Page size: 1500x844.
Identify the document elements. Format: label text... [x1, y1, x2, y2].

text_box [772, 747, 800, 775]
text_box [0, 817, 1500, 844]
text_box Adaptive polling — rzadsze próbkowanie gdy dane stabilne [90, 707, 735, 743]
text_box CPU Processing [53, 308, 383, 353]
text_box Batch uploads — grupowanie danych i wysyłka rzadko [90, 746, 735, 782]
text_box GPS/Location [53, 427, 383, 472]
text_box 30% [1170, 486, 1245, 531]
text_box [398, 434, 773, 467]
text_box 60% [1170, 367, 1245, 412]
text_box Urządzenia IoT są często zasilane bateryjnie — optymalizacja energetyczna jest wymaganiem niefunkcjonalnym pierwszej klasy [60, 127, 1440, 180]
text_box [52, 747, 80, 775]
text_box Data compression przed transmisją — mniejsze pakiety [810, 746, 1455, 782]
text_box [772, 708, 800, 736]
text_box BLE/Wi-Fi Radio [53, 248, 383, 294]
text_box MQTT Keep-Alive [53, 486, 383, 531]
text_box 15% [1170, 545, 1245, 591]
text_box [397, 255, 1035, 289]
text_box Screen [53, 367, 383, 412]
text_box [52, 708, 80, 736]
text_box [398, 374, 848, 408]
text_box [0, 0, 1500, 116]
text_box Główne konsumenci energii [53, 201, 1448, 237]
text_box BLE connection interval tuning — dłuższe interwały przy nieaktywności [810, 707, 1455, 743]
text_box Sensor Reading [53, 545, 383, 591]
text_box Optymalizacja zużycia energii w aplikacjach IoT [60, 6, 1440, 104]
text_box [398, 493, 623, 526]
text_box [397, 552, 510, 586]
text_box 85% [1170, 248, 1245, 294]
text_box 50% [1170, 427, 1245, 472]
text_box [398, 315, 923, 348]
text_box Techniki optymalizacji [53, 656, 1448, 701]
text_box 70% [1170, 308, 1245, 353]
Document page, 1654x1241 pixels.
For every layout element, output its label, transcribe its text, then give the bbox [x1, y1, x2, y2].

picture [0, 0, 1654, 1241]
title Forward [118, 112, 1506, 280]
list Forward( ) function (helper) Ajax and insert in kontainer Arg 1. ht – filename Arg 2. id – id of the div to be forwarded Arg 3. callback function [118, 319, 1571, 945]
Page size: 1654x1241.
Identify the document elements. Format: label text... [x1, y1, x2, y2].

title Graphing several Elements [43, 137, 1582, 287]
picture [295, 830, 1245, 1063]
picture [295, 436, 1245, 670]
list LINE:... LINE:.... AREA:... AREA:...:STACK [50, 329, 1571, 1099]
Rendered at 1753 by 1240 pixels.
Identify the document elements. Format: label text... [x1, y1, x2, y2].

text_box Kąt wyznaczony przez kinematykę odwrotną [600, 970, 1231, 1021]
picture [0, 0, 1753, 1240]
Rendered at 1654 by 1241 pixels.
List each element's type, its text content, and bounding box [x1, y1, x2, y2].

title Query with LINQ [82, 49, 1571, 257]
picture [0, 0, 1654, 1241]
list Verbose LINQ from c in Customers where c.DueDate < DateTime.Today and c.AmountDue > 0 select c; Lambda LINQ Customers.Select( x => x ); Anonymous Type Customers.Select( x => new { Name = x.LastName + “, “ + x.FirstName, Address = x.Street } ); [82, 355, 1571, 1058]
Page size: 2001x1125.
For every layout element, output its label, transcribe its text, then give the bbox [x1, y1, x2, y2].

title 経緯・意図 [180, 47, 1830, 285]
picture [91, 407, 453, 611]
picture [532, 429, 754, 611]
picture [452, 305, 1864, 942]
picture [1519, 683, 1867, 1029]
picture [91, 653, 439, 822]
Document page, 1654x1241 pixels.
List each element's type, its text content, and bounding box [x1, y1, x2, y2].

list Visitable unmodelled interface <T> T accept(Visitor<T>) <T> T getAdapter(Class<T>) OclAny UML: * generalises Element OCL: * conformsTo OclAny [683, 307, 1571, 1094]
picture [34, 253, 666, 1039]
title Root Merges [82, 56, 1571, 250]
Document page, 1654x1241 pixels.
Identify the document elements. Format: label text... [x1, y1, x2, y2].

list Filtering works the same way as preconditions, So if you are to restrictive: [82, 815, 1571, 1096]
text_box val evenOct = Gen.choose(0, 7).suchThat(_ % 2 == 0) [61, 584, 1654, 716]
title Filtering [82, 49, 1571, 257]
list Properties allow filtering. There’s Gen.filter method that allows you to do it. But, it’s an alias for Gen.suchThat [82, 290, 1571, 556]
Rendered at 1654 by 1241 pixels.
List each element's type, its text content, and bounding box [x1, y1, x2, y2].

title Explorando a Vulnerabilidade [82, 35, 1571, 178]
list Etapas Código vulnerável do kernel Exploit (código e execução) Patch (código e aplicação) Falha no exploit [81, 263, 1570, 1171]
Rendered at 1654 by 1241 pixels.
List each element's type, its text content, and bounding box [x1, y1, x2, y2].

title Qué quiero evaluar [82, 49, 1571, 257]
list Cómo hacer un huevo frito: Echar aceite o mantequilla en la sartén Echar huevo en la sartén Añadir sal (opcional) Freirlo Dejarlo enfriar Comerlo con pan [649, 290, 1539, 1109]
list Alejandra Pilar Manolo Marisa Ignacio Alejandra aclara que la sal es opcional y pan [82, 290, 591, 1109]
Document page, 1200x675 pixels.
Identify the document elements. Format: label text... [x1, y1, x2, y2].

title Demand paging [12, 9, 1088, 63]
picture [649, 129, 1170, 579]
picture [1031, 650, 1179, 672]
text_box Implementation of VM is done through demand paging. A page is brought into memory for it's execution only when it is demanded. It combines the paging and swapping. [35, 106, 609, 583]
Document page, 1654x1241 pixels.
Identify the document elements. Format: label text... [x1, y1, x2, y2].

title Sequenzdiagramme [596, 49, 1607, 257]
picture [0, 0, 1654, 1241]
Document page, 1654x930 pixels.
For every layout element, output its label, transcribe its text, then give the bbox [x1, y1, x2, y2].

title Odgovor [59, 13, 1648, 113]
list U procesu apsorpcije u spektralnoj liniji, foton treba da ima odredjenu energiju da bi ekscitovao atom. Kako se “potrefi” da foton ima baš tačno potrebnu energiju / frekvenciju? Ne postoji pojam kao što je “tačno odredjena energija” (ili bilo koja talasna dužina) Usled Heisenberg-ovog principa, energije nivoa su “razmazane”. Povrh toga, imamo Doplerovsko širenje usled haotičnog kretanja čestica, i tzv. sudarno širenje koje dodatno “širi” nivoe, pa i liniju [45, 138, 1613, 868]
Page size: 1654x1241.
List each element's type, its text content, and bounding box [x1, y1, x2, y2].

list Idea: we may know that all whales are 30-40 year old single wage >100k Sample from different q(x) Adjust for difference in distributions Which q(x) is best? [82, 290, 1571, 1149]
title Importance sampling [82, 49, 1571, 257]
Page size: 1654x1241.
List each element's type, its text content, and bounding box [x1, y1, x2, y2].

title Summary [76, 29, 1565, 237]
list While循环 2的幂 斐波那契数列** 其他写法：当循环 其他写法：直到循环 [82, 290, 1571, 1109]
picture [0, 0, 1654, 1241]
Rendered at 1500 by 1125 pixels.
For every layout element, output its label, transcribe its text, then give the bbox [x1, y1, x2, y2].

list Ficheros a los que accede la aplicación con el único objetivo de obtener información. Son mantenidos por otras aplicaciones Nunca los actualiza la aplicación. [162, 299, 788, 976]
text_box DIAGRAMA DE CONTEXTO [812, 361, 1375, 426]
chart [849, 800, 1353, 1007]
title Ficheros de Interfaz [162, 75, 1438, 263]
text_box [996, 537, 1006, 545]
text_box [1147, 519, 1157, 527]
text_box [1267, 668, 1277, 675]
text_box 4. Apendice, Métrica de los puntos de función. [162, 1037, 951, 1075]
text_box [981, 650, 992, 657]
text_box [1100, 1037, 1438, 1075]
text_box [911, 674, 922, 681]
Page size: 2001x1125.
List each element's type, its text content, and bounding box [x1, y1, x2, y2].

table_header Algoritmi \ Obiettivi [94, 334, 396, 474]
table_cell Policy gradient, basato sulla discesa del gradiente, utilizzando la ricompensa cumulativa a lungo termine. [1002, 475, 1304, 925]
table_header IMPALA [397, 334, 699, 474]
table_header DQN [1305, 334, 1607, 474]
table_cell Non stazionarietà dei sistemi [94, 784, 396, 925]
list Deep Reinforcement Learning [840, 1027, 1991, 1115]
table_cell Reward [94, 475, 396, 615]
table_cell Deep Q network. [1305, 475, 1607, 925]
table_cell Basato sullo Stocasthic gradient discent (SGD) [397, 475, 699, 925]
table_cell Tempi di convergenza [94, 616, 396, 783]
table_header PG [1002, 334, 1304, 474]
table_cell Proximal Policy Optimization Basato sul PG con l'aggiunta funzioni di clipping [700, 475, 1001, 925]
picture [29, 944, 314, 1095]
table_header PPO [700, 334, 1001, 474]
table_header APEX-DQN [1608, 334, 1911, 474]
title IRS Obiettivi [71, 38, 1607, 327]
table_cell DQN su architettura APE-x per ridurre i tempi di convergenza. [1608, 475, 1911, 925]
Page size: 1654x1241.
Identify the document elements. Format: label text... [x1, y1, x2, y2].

***

**Job:** Retype the items word for word, starting at their very first line and ending with the line that contains "text_box 30% [1170, 486, 1245, 531]", including both of those lines.

**Result of the exercise:**
Page size: 1500x844.
Identify the document elements. Format: label text... [x1, y1, x2, y2].

text_box [772, 747, 800, 775]
text_box [0, 817, 1500, 844]
text_box Adaptive polling — rzadsze próbkowanie gdy dane stabilne [90, 707, 735, 743]
text_box CPU Processing [53, 308, 383, 353]
text_box Batch uploads — grupowanie danych i wysyłka rzadko [90, 746, 735, 782]
text_box GPS/Location [53, 427, 383, 472]
text_box 30% [1170, 486, 1245, 531]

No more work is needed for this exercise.